Olayın psikolojik boyutunda ise; sadakat ailedeki en önemli bağdır ve cinsel sadakat de bunun içindedir. Bir insanın, sevdiği birinin başka biriyle beraber olduğunu düşündüğünde rahatsız olmaması, psikolojik bir yozlaşmadır. Namus sadece kadınlara özgü değildir. Bu konuda kadın ile erkeğin hiçbir farkı yoktur. Bu durum her iki cins için de aynıdır. ‘Namus kadına yakışır, ama erkeğe olmasa da olur’ diye düşünülemez. Bu düşüncenin daha fazla kadın ağırlıklı olarak gündeme gelmesi, çocuğu karnında taşımasından kaynaklanır. Bu sebeple biyolojik eğilim, namus konusunda kadının daha çok sorumlu olmasını öğütler. ‘Kadın, her erkeği yanına yaklaştırmamalı’ düşüncesi bu sebeple ortaya çıkmıştır. Anneliği sebebiyle çocuğun kadının genini taşıdığı kesindir. Fakat, çocuğun kimin olduğu konusunda, erkeğin bilinmeme ihtimali fazladır. Erkek, yâni baba konusunda daha hassas davranma eğilimi bu yüzden ortaya çıkmıştır.

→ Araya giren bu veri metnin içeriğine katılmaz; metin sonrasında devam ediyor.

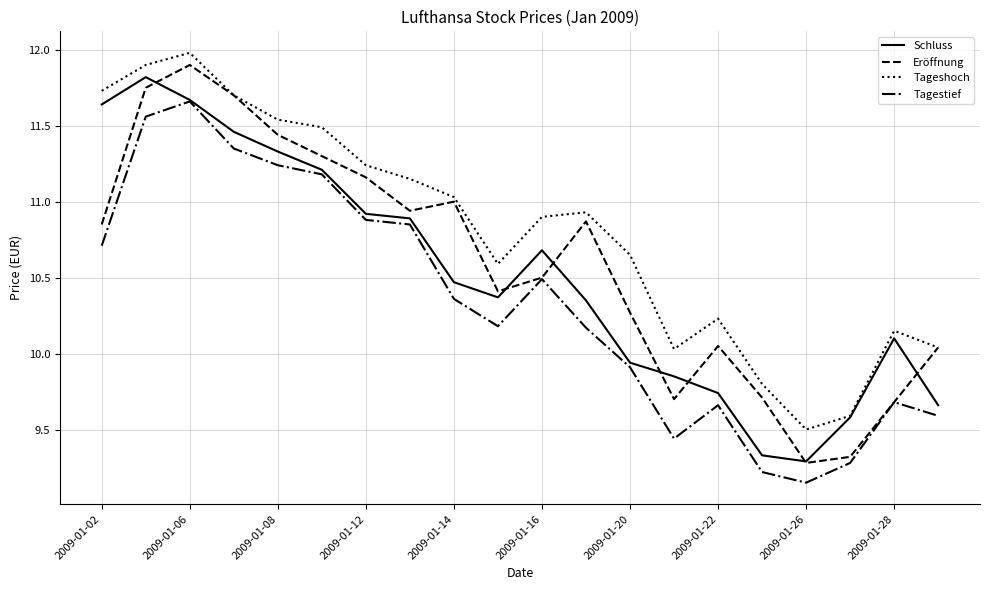

What is the maximum value shown in the chart?

12.0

Kadının namus konusunda, erkekten daha çok dikkat etmesi, biyolojik eğilimlere daha uygundur. Fakat namus anlayışı açısından ideal olan, erkek ve kadın arasında hiçbir fark bulunmadığının bilinmesidir. Kadın, namus ve eşine sadakat konusunda ne derece hassasiyet gösterirse, erkek de aynısına sahip olmalıdır. Aksi halde kadının duyguları yaralanır, ‘eşim’ diye sarıldığı, sığınacak liman olarak gördüğü erkeğinin başkasıyla beraber olduğunu düşünmesi ruhunu derinden incitir. Eşini aldatma olarak tanımlanan bu davranış doğru sorgulanmalıdır.

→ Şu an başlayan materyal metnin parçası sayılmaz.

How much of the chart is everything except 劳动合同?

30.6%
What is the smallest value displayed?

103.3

Namus öğretisi, insanlık tarihinde ilk defa Antik Yunan’da ortaya çıkmış, mitolojik ve yazılı olarak orada uygulanmıştır. Kadın Antik Çağ’da da değersizdir. Pagan kültürde gerçek insanın erkek olduğu şeklinde bir inanış hâkimdir.

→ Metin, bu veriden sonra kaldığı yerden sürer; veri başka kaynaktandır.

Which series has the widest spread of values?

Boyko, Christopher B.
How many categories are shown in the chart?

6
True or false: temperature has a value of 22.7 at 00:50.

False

Evli kadın,18. yy’nin ortalarına kadar para biriktiremiyor, mal sahibi olamıyordu. O, kocasına köle olmak zorundaydı. Hatta İskoçya’da 400 yıl içinde, cadı veya kötü insan oldukları ileri sürülerek 9 milyon kadının kaynar yağa atılarak öldürüldüğü söylenir. ‘İçlerinde kötülük var, insanlığı yoldan çıkarırlar’ düşüncesiyle, kadınlar kaynar kazanlarda yakılmıştır.

Namus konusunda kadına biçilen rol, erkek egemenliğin bir sonucudur. Kadın ve erkek namus konusunda aynı duyarlılığı göstermelidir. Evlilikte ideal olan budur.